Nach dem riesigen Hardwarestore, bei dem wir dann wirklich Spiritus bekamen, ging es ohne Zwischenfälle weiter nach Cambridge. Ein neuer Hauswandtyp tauchte an diesem Tag (jedenfalls in meinem Bewußtsein) auf: verputzt mit kleinen Formen, die wahrscheinlich mit Schablonen in den feuchten Putz gedrückt wurden. Sieht putzig aus. Kurz vor Cambridge in West Wratting machten wir dann nochmal Halt bei einem gemütlichen Dorfpub. Allerdings gingen wir in den Salon und nicht den Barbereich. Wir hatten leider zu wenig Ahnung von englischer Pubkultur. Mein erstes englisches Bitter bekam ich trotzdem, und Siegfried sehr süße Zitronenbrause und Kaffee aus einer Mackintosh-Stil Cafetière. Bis Cambridge war es nicht mehr weit. Dort trafen wir auf Unmengen von Radfahrern jeden Alters, viele waren wohl Studenten. Wie uns später jemand erklärte dürfen Studenten in Cambridge wohl kein Auto besitzen und brauchen deshalb ein Rad, um rechtzeitig zu ihren Vorlesungen zu kommen.

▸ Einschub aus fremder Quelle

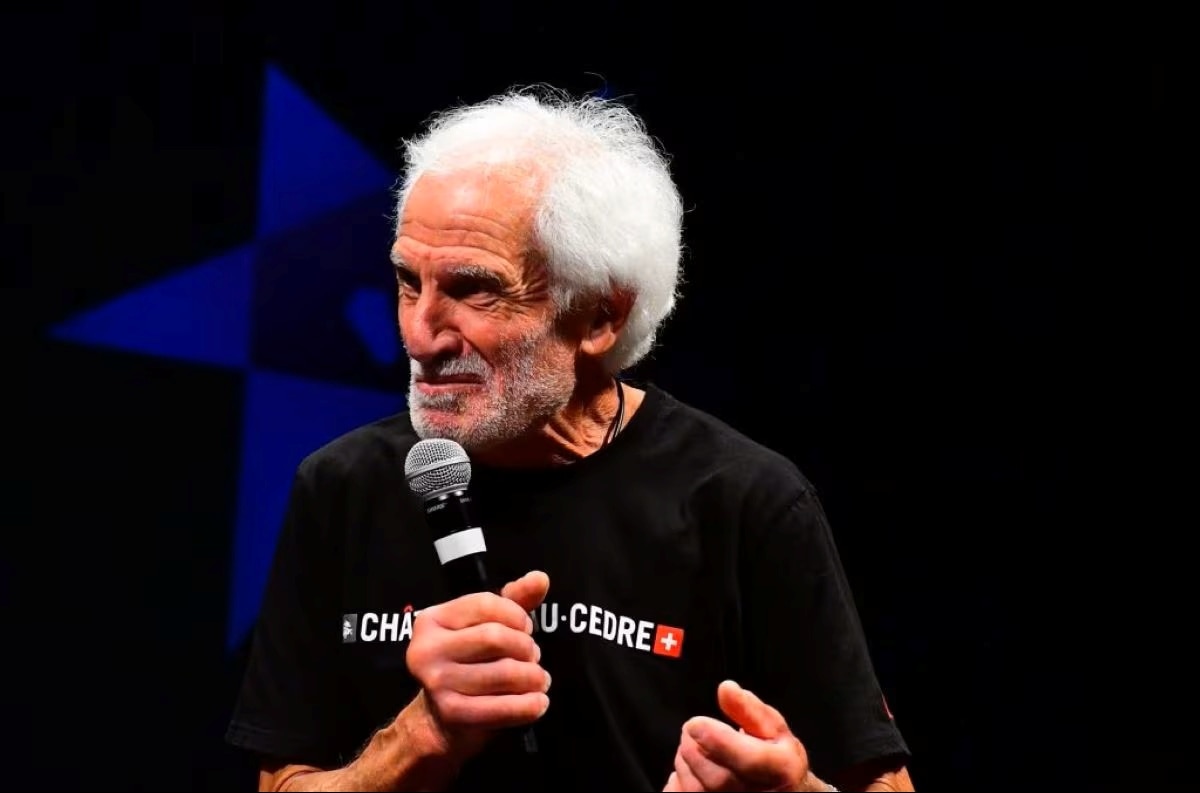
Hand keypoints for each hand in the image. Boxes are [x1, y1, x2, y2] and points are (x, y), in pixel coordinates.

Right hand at [405, 571, 551, 758]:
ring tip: (538, 679)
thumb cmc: (468, 663)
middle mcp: (427, 649)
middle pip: (495, 637)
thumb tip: (540, 578)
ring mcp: (437, 683)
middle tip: (533, 656)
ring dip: (533, 677)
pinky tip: (538, 701)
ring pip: (505, 672)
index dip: (516, 615)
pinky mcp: (452, 714)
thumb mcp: (485, 626)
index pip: (485, 603)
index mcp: (432, 620)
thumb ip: (514, 600)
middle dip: (526, 647)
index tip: (525, 628)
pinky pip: (505, 707)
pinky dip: (530, 705)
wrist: (440, 719)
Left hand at [664, 680, 819, 791]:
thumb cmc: (777, 759)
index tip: (695, 723)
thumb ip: (749, 709)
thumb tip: (725, 688)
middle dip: (693, 744)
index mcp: (780, 770)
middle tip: (695, 730)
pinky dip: (678, 780)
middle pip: (713, 774)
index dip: (715, 738)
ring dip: (685, 761)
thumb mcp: (774, 730)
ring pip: (693, 786)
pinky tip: (691, 771)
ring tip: (699, 749)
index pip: (746, 759)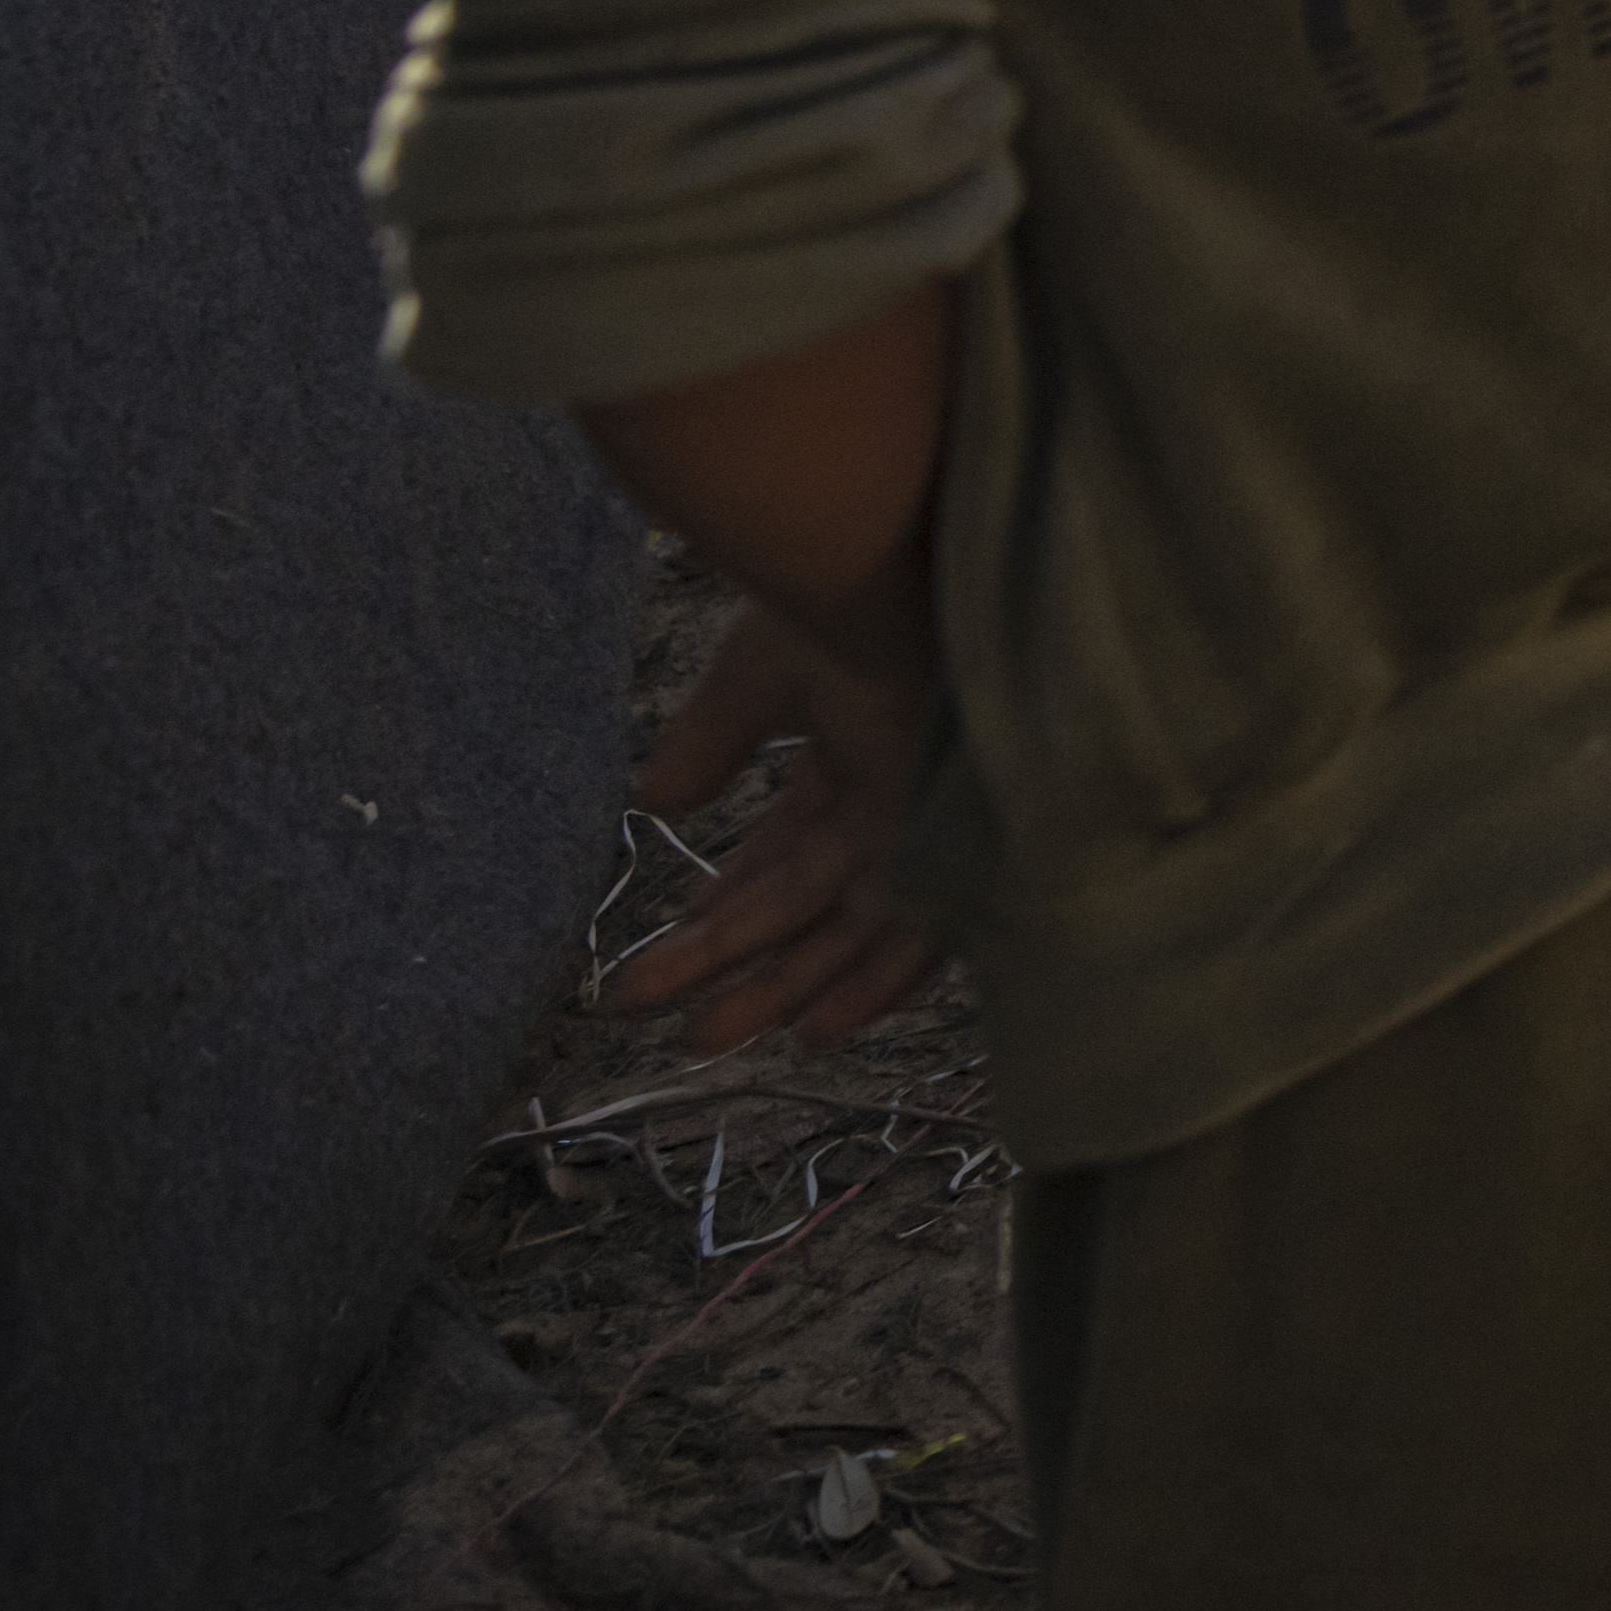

Erstmals hatte eine Stadt ein Radwegenetz und sogar Schilder, u.a. Richtung Zentrum, die allerdings ab und zu fehlten, wo man sie gebraucht hätte. Schließlich fanden wir das Zentrum trotzdem. Nun ging das gleiche Spiel mit den Touri-Info Wegweisern los. Der Touri-Info Pakistani war dann ausgesprochen unfreundlich und ahnungslos. Als wir am zweiten Tag nochmal dort waren, um nach Radwegen nach Wales zu fragen, meinte er doch glatt, es wäre nicht möglich, mit dem Rad nach Wales zu fahren. Naja, wir werden ja sehen. (Vielleicht dachte er, wir wollten eine Tagestour dorthin machen?) Auf jeden Fall ist es lustig, wenn der Mann, der einen zu England beraten soll, einen stärkeren Akzent in seinem Englisch hat als man selbst.
Zeltplatz
Zeltplatz in Trumpington außerhalb der Stadt, zwei Nächte, am Rand einer großen Wiese. Erster Kontakt mit einem Supermarkt, den Siegfried super fand: Waitrose.